- [Descrição da tarefa]:
Conte quantas linhas das entradas abaixo contêm a palavra "search", levando em conta maiúsculas e minúsculas. Responda só com o número.

◇ ◇ ◇

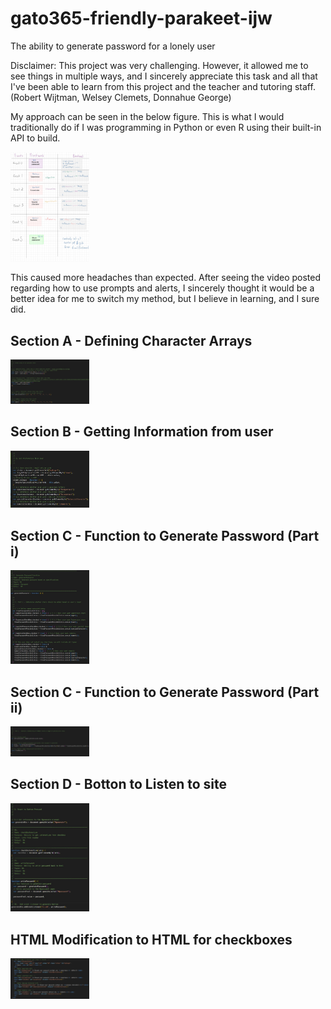 # gato365-friendly-parakeet-ijw
The ability to generate password for a lonely user




Disclaimer: This project was very challenging. However, it allowed me to see things in multiple ways, and I sincerely appreciate this task and all that I've been able to learn from this project and the teacher and tutoring staff. (Robert Wijtman, Welsey Clemets, Donnahue George)

My approach can be seen in the below figure. This is what I would traditionally do if I was programming in Python or even R using their built-in API to build.





<img src = "/assets/images/diagram-of-thought.jpg" width="25%" height="45%"> 




This caused more headaches than expected. After seeing the video posted regarding how to use prompts and alerts, I sincerely thought it would be a better idea for me to switch my method, but I believe in learning, and I sure did.


## Section A - Defining Character Arrays
 <img src = "/assets/images/section-A.jpg" width="25%" height="45%"> 
 
 
 
## Section B - Getting Information from user
<img src = "/assets/images/section-B.jpg " width="25%" height="45%">  

## Section C - Function to Generate Password (Part i)
<img src = "/assets/images/section-c-part-i.jpg" width="25%" height="45%"> 

## Section C - Function to Generate Password (Part ii)
<img src = "/assets/images/section-c-part-ii.jpg" width="25%" height="45%"> 

## Section D -  Botton to Listen to site
<img src = "/assets/images/section-D.jpg" width="25%" height="45%">          

## HTML Modification to HTML for checkboxes
<img src = "/assets/images/html-aspect.jpg" width="25%" height="45%">          




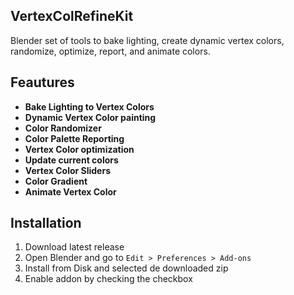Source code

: ## VertexColRefineKit
Blender set of tools to bake lighting, create dynamic vertex colors, randomize, optimize, report, and animate colors.

## Feautures
- **Bake Lighting to Vertex Colors**
- **Dynamic Vertex Color painting**
- **Color Randomizer**
- **Color Palette Reporting**
- **Vertex Color optimization**
- **Update current colors**
- **Vertex Color Sliders**
- **Color Gradient**
- **Animate Vertex Color**

## Installation
1. Download latest release
2. Open Blender and go  to `Edit > Preferences > Add-ons`
3. Install from Disk and selected de downloaded zip
4. Enable addon by checking the checkbox

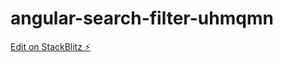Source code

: # angular-search-filter-uhmqmn

[Edit on StackBlitz ⚡️](https://stackblitz.com/edit/angular-search-filter-uhmqmn)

◇ ◇ ◇

- [Solução do problema]:
2